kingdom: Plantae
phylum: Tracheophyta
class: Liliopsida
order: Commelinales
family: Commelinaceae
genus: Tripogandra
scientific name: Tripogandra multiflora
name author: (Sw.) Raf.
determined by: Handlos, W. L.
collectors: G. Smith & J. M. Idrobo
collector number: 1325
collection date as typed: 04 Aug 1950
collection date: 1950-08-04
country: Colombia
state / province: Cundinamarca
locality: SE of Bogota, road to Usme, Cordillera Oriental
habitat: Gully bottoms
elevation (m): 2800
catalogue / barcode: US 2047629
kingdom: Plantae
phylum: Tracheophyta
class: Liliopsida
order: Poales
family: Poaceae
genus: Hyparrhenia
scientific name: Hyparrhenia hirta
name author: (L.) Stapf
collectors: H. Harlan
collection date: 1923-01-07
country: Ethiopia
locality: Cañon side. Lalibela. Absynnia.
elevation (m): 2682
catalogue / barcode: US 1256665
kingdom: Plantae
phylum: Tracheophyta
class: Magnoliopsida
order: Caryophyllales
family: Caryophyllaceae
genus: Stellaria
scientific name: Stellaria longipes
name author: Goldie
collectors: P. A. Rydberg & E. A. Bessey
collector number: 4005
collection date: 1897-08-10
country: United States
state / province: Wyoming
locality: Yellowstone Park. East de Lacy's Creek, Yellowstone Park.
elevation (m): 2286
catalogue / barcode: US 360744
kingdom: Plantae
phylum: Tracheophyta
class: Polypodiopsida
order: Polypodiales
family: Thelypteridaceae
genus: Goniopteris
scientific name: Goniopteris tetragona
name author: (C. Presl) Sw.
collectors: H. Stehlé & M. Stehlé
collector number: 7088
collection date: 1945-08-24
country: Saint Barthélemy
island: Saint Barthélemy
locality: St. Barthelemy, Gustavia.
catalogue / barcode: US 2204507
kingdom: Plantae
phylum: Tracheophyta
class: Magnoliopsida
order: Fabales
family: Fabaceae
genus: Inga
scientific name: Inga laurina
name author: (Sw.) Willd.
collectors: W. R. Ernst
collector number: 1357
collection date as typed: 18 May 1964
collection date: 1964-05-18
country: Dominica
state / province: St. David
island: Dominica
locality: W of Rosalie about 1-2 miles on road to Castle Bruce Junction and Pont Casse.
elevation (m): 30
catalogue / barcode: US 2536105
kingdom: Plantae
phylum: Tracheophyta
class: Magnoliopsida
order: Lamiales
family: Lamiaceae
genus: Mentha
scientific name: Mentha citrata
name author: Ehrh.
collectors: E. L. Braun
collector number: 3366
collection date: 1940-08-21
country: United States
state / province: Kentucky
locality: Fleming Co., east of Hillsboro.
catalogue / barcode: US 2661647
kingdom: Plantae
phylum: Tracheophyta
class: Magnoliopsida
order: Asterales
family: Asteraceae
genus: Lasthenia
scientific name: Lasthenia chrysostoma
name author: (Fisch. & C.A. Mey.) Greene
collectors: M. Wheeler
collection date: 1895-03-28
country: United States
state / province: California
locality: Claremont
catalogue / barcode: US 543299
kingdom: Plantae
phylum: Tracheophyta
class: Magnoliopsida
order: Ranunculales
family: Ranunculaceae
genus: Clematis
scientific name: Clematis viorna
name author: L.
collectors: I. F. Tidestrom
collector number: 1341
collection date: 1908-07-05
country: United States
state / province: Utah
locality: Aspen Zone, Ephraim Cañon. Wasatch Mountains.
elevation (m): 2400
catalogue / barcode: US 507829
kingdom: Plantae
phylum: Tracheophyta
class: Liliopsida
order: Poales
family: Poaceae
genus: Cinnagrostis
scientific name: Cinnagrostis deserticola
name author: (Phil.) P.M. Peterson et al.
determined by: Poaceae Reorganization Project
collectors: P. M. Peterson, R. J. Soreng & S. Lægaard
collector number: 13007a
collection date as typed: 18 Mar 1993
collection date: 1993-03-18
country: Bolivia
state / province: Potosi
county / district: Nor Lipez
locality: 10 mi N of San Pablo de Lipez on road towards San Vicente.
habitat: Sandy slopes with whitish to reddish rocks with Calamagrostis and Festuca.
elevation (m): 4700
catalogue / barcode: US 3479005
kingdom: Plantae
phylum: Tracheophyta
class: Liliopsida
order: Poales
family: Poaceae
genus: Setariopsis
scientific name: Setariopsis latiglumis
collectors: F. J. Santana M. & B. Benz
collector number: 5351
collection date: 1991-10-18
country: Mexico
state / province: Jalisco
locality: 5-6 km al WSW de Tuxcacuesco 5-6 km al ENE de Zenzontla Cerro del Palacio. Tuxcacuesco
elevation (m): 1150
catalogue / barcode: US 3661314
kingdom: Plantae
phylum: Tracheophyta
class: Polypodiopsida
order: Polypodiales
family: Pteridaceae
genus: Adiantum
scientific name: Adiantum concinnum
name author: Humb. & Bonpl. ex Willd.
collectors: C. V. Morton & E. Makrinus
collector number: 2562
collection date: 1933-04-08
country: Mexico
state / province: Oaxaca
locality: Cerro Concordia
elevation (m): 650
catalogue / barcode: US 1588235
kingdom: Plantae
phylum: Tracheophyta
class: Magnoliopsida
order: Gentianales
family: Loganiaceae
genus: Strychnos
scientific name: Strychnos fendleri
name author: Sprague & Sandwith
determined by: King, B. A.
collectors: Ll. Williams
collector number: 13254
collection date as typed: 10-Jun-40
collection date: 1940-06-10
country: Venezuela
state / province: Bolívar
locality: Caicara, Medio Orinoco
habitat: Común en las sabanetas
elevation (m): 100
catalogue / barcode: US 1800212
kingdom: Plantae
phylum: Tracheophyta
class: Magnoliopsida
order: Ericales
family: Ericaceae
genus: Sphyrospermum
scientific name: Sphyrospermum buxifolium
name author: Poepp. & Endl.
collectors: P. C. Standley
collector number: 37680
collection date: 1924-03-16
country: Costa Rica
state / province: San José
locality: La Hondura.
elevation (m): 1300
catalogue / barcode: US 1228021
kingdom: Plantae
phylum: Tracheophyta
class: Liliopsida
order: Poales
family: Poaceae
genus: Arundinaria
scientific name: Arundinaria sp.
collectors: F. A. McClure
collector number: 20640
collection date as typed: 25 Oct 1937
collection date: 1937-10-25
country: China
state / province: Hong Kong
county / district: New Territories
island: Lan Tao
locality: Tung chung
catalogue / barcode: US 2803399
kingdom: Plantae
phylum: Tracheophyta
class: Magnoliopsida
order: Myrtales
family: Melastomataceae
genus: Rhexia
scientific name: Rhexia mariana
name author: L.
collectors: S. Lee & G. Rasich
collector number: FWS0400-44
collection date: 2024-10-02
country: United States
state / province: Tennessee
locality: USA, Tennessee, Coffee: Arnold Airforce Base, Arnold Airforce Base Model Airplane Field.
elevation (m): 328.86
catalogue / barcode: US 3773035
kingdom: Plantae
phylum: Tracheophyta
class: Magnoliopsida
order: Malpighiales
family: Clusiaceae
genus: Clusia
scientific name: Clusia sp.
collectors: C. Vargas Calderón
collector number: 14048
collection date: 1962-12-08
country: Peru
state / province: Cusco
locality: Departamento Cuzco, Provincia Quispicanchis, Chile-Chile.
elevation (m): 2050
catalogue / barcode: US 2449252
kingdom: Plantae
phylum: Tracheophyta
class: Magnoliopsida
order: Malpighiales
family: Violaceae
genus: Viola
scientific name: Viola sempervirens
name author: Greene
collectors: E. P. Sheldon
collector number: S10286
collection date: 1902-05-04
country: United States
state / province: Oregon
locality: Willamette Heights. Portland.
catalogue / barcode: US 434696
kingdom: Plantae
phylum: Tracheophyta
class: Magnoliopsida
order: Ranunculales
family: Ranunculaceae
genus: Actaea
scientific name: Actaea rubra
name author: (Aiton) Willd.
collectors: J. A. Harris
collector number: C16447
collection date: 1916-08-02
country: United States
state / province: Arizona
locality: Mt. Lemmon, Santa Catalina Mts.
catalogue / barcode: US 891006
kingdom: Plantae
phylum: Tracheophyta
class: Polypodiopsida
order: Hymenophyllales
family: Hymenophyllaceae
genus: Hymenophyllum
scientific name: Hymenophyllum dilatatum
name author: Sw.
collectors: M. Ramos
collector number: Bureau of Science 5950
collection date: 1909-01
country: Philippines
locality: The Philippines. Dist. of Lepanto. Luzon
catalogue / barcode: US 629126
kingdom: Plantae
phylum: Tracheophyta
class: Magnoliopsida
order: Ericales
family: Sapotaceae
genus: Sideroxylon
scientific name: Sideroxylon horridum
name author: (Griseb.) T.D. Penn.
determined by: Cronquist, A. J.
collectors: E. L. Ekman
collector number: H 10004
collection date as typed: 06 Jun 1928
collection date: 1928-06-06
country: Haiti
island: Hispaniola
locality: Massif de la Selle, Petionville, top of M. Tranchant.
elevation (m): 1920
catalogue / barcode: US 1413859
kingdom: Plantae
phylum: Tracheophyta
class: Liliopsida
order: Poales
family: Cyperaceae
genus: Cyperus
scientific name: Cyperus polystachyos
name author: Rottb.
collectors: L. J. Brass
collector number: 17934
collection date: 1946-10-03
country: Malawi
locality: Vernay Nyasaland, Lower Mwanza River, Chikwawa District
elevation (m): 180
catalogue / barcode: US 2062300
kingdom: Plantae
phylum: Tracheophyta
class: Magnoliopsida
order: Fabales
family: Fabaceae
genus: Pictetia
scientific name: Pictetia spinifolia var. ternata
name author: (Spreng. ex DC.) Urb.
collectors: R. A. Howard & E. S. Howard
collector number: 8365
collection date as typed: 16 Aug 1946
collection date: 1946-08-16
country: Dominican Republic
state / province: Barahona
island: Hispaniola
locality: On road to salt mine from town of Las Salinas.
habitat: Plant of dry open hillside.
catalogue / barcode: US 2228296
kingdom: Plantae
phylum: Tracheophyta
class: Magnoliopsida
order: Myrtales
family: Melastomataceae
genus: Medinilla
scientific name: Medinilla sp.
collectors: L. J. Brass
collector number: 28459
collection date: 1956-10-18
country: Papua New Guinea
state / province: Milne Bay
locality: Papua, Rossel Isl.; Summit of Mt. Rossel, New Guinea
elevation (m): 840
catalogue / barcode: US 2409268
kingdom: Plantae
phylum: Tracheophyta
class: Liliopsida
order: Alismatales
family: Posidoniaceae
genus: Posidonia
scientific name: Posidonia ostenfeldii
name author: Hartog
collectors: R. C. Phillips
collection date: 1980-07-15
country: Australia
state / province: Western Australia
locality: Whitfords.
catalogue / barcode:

Task to complete:
Write out the lines above without any change, starting at the line containing "collection date: 1937-10-25" and ending at the line containing "scientific name: Clusia sp.", with both of those lines included.

Exercise output:
collection date: 1937-10-25
country: China
state / province: Hong Kong
county / district: New Territories
island: Lan Tao
locality: Tung chung
catalogue / barcode: US 2803399
kingdom: Plantae
phylum: Tracheophyta
class: Magnoliopsida
order: Myrtales
family: Melastomataceae
genus: Rhexia
scientific name: Rhexia mariana
name author: L.
collectors: S. Lee & G. Rasich
collector number: FWS0400-44
collection date: 2024-10-02
country: United States
state / province: Tennessee
locality: USA, Tennessee, Coffee: Arnold Airforce Base, Arnold Airforce Base Model Airplane Field.
elevation (m): 328.86
catalogue / barcode: US 3773035
kingdom: Plantae
phylum: Tracheophyta
class: Magnoliopsida
order: Malpighiales
family: Clusiaceae
genus: Clusia
scientific name: Clusia sp.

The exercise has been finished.